## [EXERCISE TASKS]
1) According to the passage on game entry fees, why does requiring an entry fee put a hard cap on how far bots can scale? Answer in one to three sentences.
2) Answer these questions using the passage on game entry fees:
(a) How much Atlas did the entry fee require per bot?
(b) What kind of currency is Atlas?
(c) In Star Atlas proper, what must a person own to play the game?

## [DOCUMENT TEXT]
════

One of the things we did was we introduced an entry fee. Now this entry fee was just held in escrow and then it was given back to the player when they exited. So it was basically saying you can't just spawn up one million bots and have them go at it. You need to back that up with a thousand Atlas per bot. Atlas is our cryptocurrency, so if you have a million bots, that's gonna cost you a billion Atlas, which is a ton of Atlas. So this was automatically just, for the most part, putting a pretty hard cap on scaling. Your bots is gonna scale cost wise, linearly. You get that money back, but you have to actually have that capital. So that's that helps to mitigate.

Speaker 3:

We chose to not go with a upfront cost because we didn't feel like this was a product that was worth charging people to play. If it was, we may have gone with a thousand Atlas fee in order to spawn an asset. Now, in Star Atlas proper, or really any other web three game, you have to own an NFT to play the game. That's pretty much always a entry fee is to have an asset, so you can almost think of this as the premium model. You had to have spent money on the account in order to play the game. So if you wanna bring a million bots in, you have to bring a million ships in and that's gonna cost you a hundred million dollars. This addresses kind of the scale issue of botting, where you don't want your entire economy to be completely overrun by bots. Where there's 99.9% or bots because they can infinitely scale, this limits the amount of scale that a bot can get by linearly increasing the cost associated with that scale. That's one of the main ways that is very easy to implement as a block, as a blockchain game or as a web three game, because you have all everybody has this currency, there's a limited quantity of that currency and have an idea of what is the typical person going to be able to spend, because you know exactly what's sitting in people's wallets.

════

## [INPUT DATA]
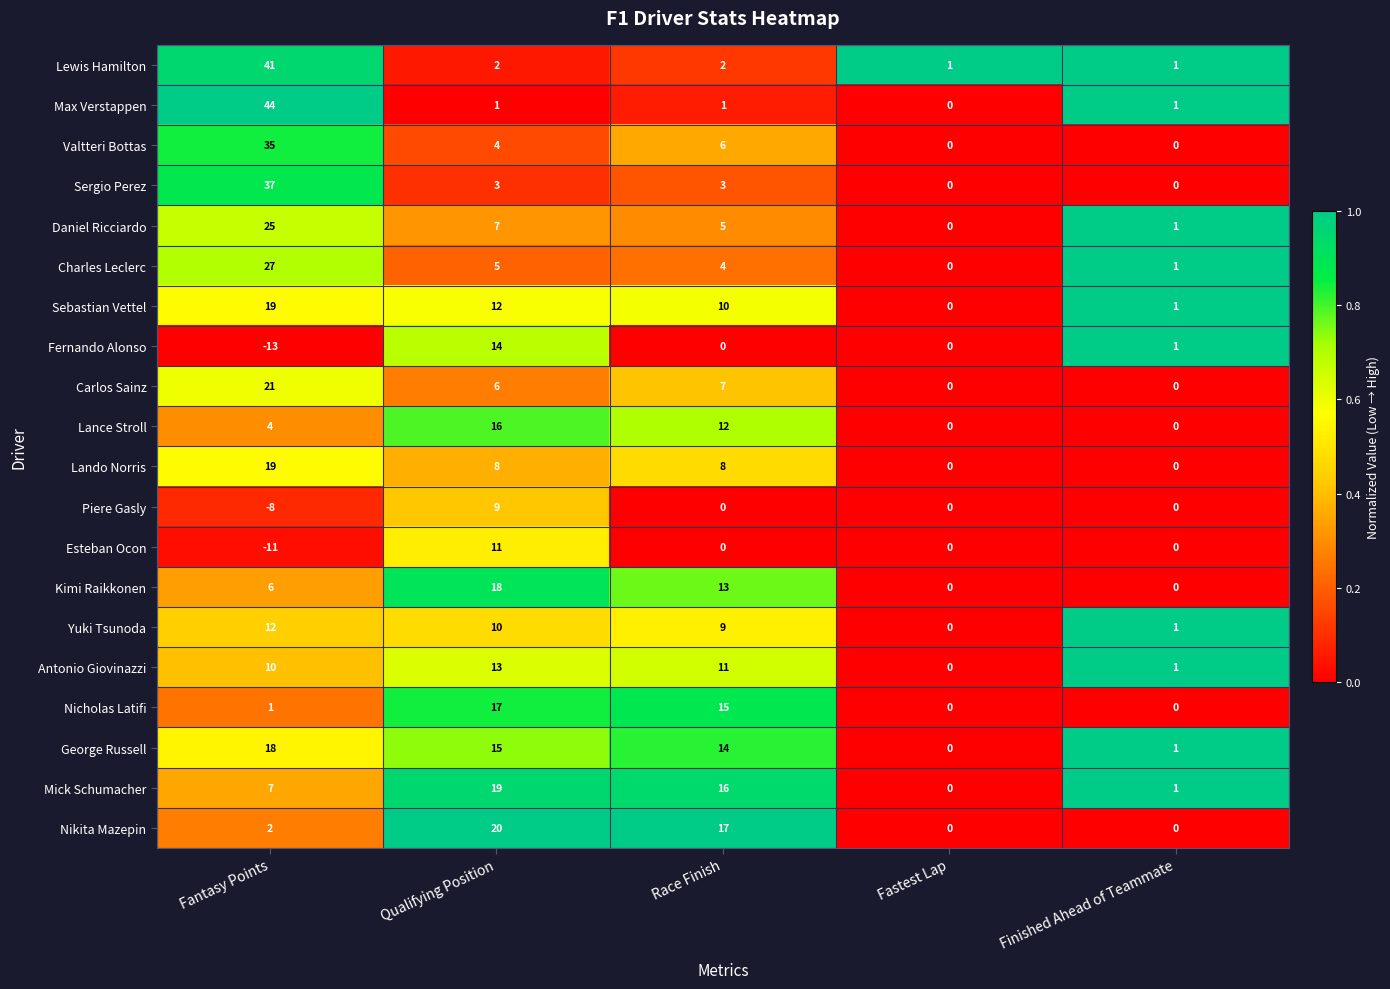

Which series has the largest total across all categories?

George Russell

════

## [EXPECTED OUTPUTS]
1) Each bot has to be backed by a thousand Atlas held in escrow, so the cost of running bots rises linearly with their number, and a million bots would require a billion Atlas. Although the fee is returned when a player exits, the operator must actually have that capital up front.

2)
(a) A thousand Atlas per bot.
(b) It is a cryptocurrency.
(c) An NFT.